Busy, but Blessed!
Our discussion at breakfast this morning reminded me that every April is the same. The conversation was not about ‘How to get it all done’… rather, it was a more realistic topic… ‘What shall we abandon all hope of getting done?’ The rapid transition from bucolic winter to supernova-spring at the farm could be likened to revving a Ferrari to red-line and popping the clutch… you had better hang on tight!
Highly productive and biologically dynamic pastures and hay fields are growing explosively…I’m pretty sure that on a still evening we can hear the grass growing! Lambs are popping up (out?) daily; Jersey dairy cows are freshening and their calves are nosing around wonderingly; the beef cows are starting to calf; even farm markets are reproducing… they have proliferated from one per week to four per week in the last 7 days. Whew!
Unfortunately, the days are not getting any longer. We seem to be destined to have to manage all of this in a woefully inadequate 24 hour day. Too much work and too little time? Prioritizing is the order of the day… it just isn’t all going to get done. We have manure that needs to be spread, fence that should be fixed, water lines that should get buried, fields that need to be reseeded. Organic certification paperwork is overdue...Tractors never break except in April...Oh, and next Tuesday is tax day… sigh! In the midst of all of this, the animals seem to expect to be tended, and fed, and assisted in birthing, and milked… and cheese and yogurt and butter and kefir and milk and curds and chocolate milk all need to be made. Family and Church responsibilities are pressing...I feel the need to ask for patience from our precious customers as I know that the next three months will be a little ragged. At least you’ll know why we have dark circles under our eyes and 'pasted on' smiles in April/May/June. :)
But, all is not doom and despair. We ARE blessed and need to remember to count our blessings. The mild winter reduced animal hay consumption and we have precious leftover organic hay this spring. The dry winter allowed us to treat the animals to a lot of ‘out on pasture’ days, which saves a fortune in organic bedding. Our winter product drops and winter farm market were very well supported, which has rescued us from the standard ‘flat broke’ cash flow crisis that March usually brings. We did bump the bottom of our bank account with a loud ‘Thump’ in March, but only after we had updated our market truck and our skid loader… so that was to be expected. We are now milking in our ‘just in time’ finished milking parlor, and it has eliminated many of the woes of the old parlor. We were able to invest some time and attention in our family over the winter, which does wonders for relationships that get a little stretched and neglected during the ‘green season’. Opening a barn gate and letting a herd of animals out onto lush pasture gives a farmer a deep sense of fulfillment after they have been unnaturally confined for much of the winter. I don’t speak ‘cow’ or ‘sheep’… but I can clearly read the joy on their faces as they stuff their muzzle into a patch of brilliant green grass, soft fluffy clover and magnificent dandelions... that gives even a harried farmer a warm, fuzzy, satisfied feeling inside. Health, strength and meaningful work to do are often overlooked blessings, as well.

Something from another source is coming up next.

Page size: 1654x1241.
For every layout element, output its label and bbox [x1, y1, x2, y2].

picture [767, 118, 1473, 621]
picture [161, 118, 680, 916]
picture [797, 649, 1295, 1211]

Last week, a customer asked me about why our Certified Organic 100% Grassfed ground beef was substantially tastier than what he could get at Whole Foods. It occurred to me that something I take for granted might not be known by many of our customers. Namely, that the majority of organic ground beef is from worn out, old, organic dairy cows. These cows are bred to produce milk, not meat. We have two separate herds of cows here, and none of our beef comes from our dairy herd. ALL of the beef we sell is from our herd of prime, plump, pampered, Hereford beef cattle … born and bred on our farm… and never, ever having tasted anything but our organic grass and hay. Hereford beef cattle are renowned and prized for their ability to thrive on a ‘grain free’ diet and the beef they produce is unparalleled (in my, admittedly biased, opinion). So if you haven’t tried our beef… you are missing out! My personal favorites are chuck roast, cheese burgers (I can recommend a good cheese supplier :) )… and our minute steaks (they make OUTSTANDING cheese steaks and stir fry!)
You can pick up some of our 100% Grassfed, Certifed Organic beef, as well as all our other products, at the following farm markets: Tuesdays - Crystal City Freshfarm Market, 3:00-7:00; Thursdays - Ballston Freshfarm Market, 3:00-7:00; Saturdays - Silver Spring Freshfarm Market, 9:00-1:00 and Old Town Alexandria Market, 7:00-12:00. Enjoy the beautiful spring weather, and have a cookout this weekend!